Snake boots and a slight fear of hiding reptiles aside, access may be the only obstacle to anglers finding the perfect, active tributary to fish. Some streams have private land on both sides; you will need permission, or a guide with that permission, to find some of these gorgeous spots full of plentiful bass. But public access points also are available, especially on the Ouachita’s main stem and on any part of the water that abuts U.S. Forest Service land, which can be accessed by the public. The AGFC and the Army Corps of Engineers have access points on the main stem tributaries, Lusk noted, including one at the Twin Creek boat launch on the southwestern corner of Lake Ouachita.

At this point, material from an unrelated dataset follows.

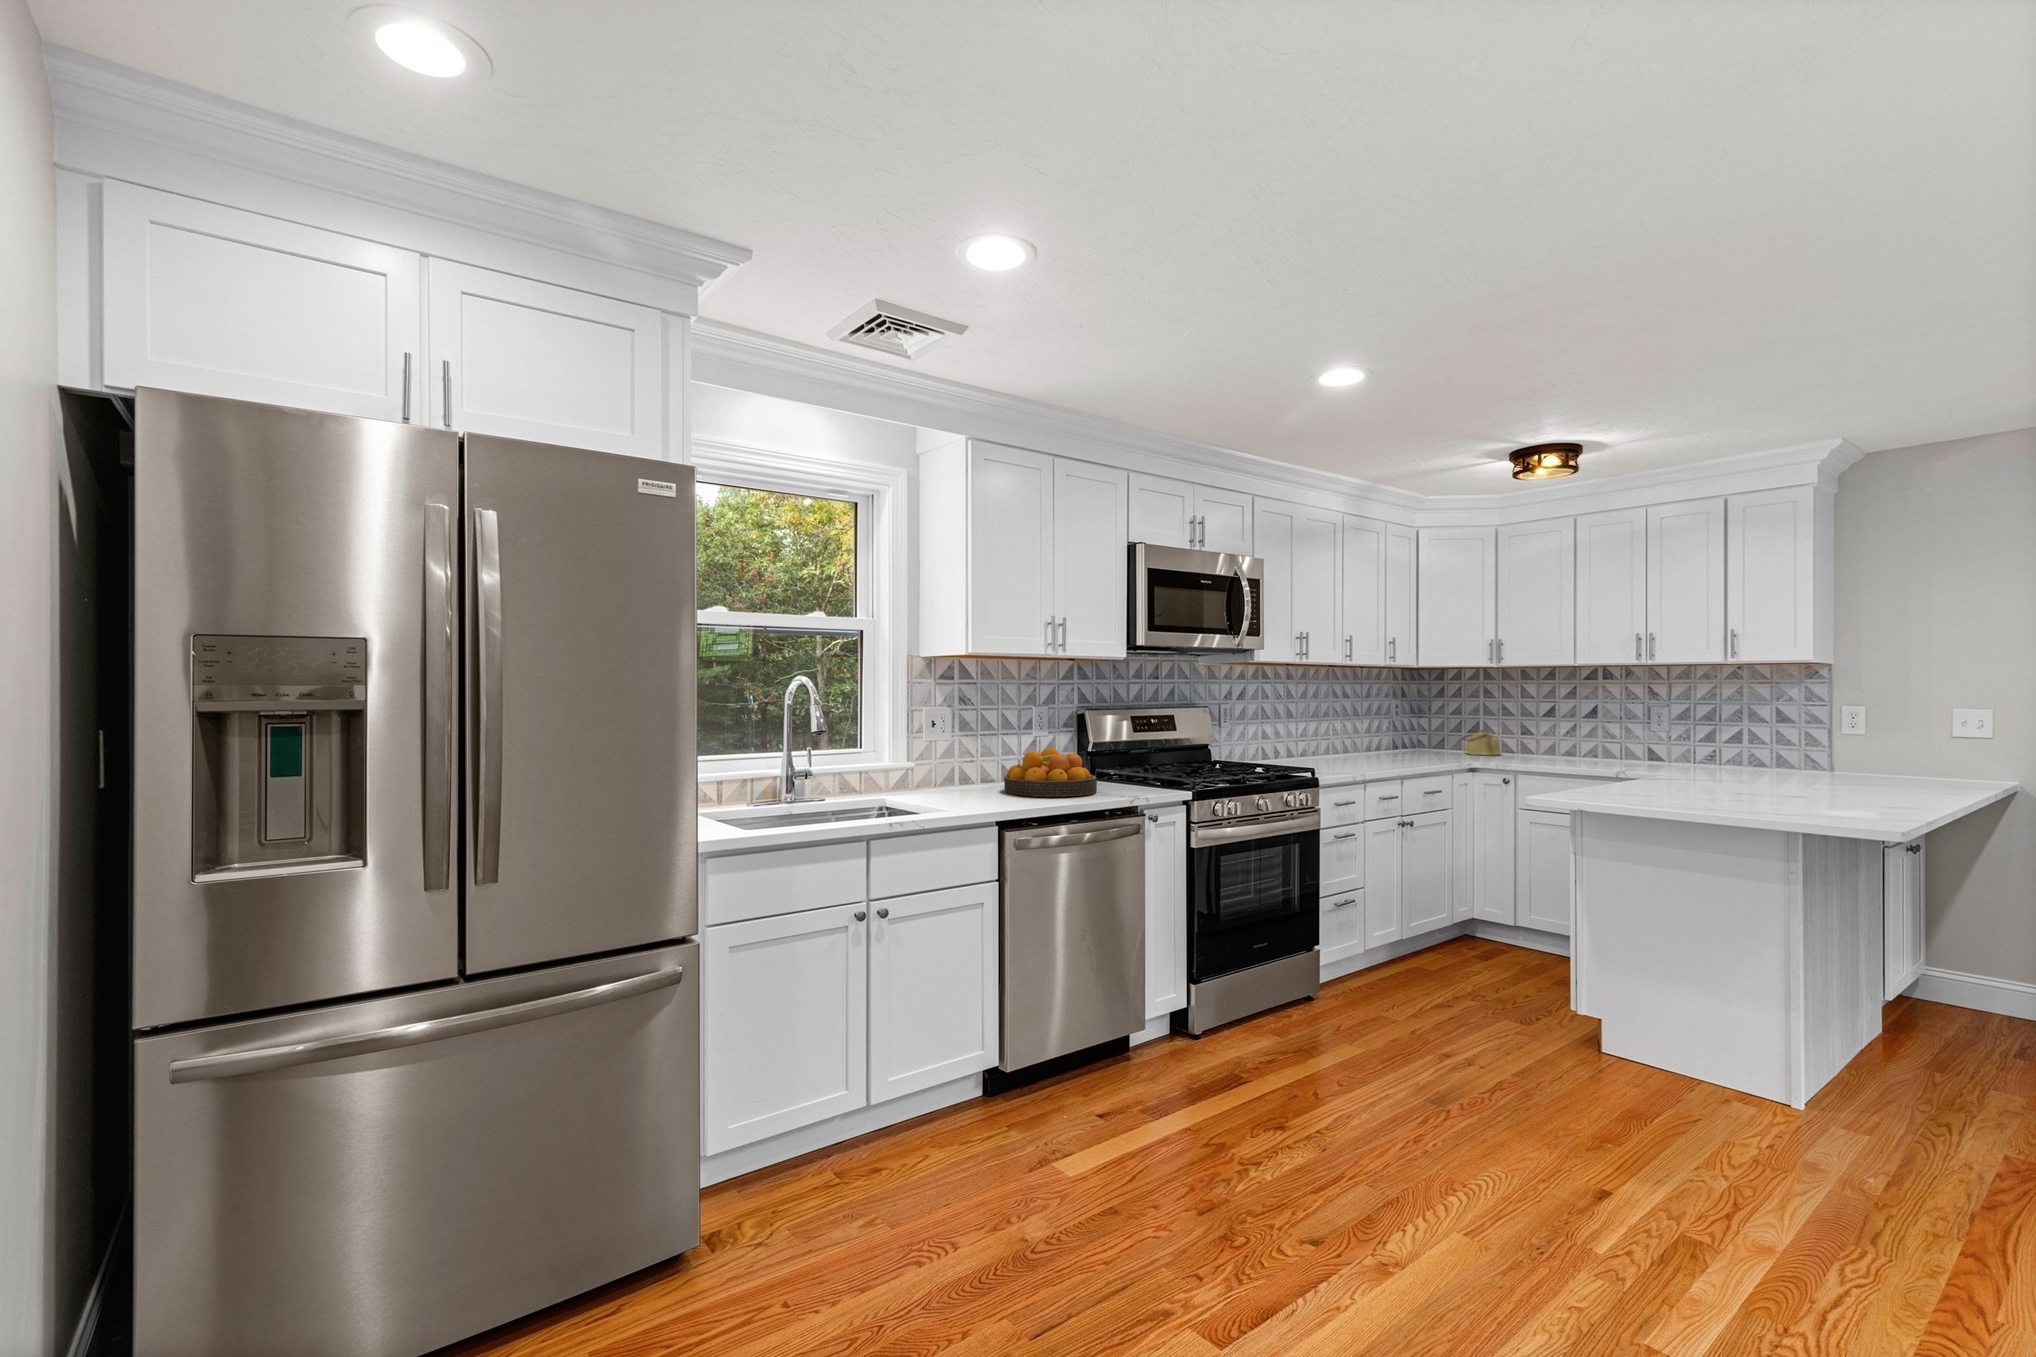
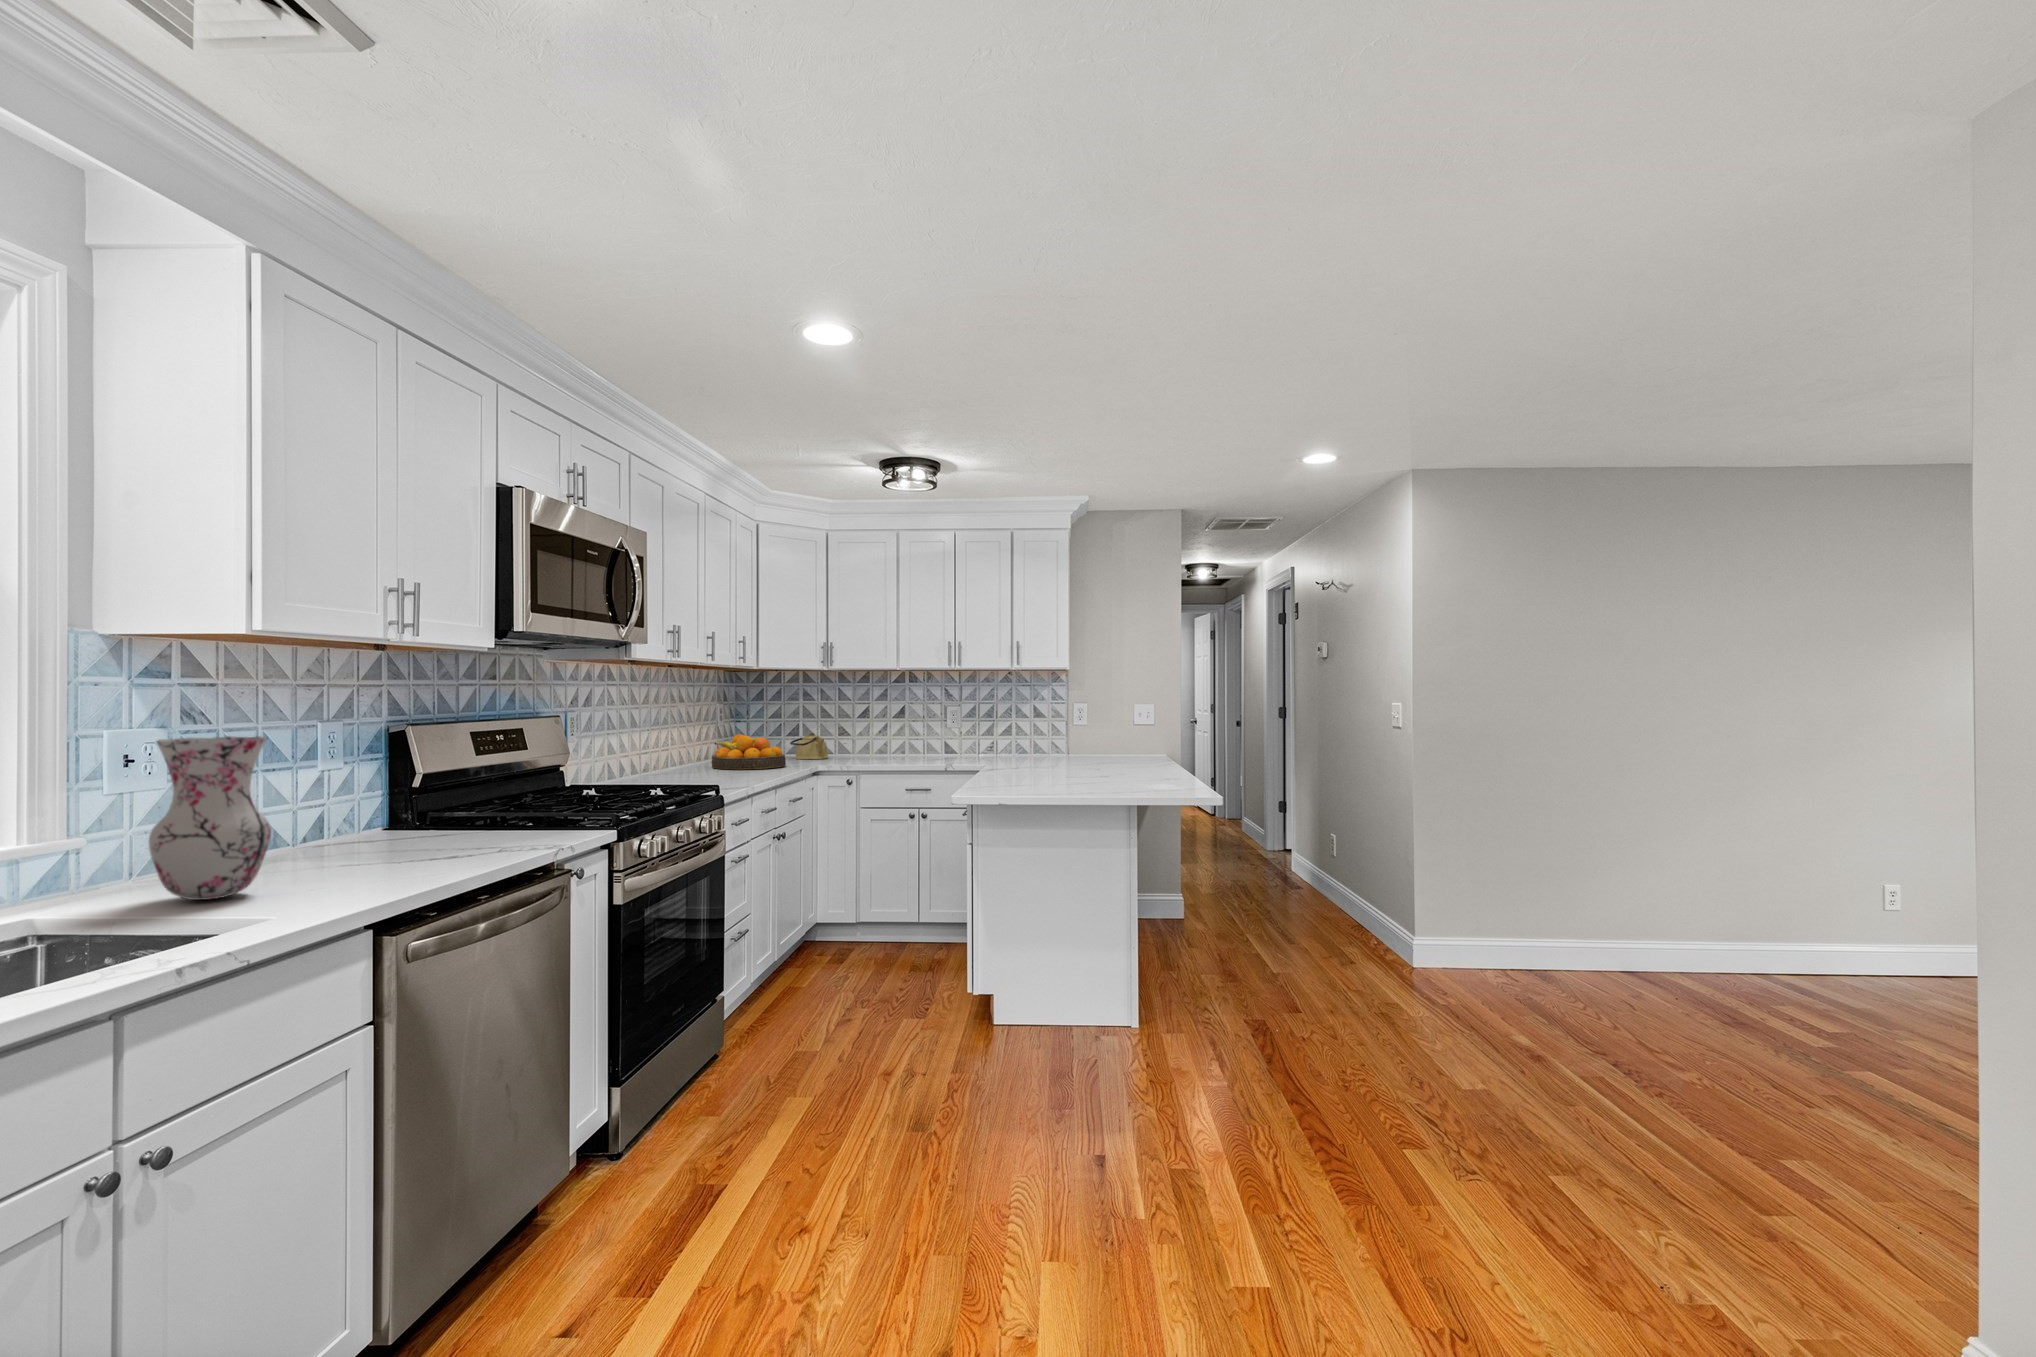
vase: none [920,713,969,800] -> present [149,737,271,900]
fruit bowl: present [1004,748,1097,797] -> present [712,734,786,769]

Smallmouth are common in the Ouachita River upstream from Lake Ouachita
“You could launch a boat there and you could run up the South Forth. Depending on how low the water was, you could run up that sucker pretty far,” Lusk says. “Or, if it’s not deep enough at that time of the year you could get out of your boat and start wading your way up. You have to stay below the ordinary high water mark in areas where private land is on either side.”

The main stem of the Ouachita is deep for several miles and more suited to floating fish trips; you have to travel several miles toward Mena to get into more shoal-type areas for wade fishing this time of year, he said.

For the average sportsman who would prefer something else to do in the outdoors when his or her friends are in the deer woods, Lusk says, a fall fishing trip in the mountain river tributaries can’t be beat.

“Find one of these trips. Look where we have a Game and Fish access. This isn’t restricted to just the Ouachita, look at any of our mountain tributaries. Right now river fishing can be really good. The fish now are less finicky than they will be in other times of the year in terms of that one bait that they’re looking for. The fish are hungry and they’ve got a wide variety of diet items that they’re interested in, so you can get away with throwing a number of different things and be successful.”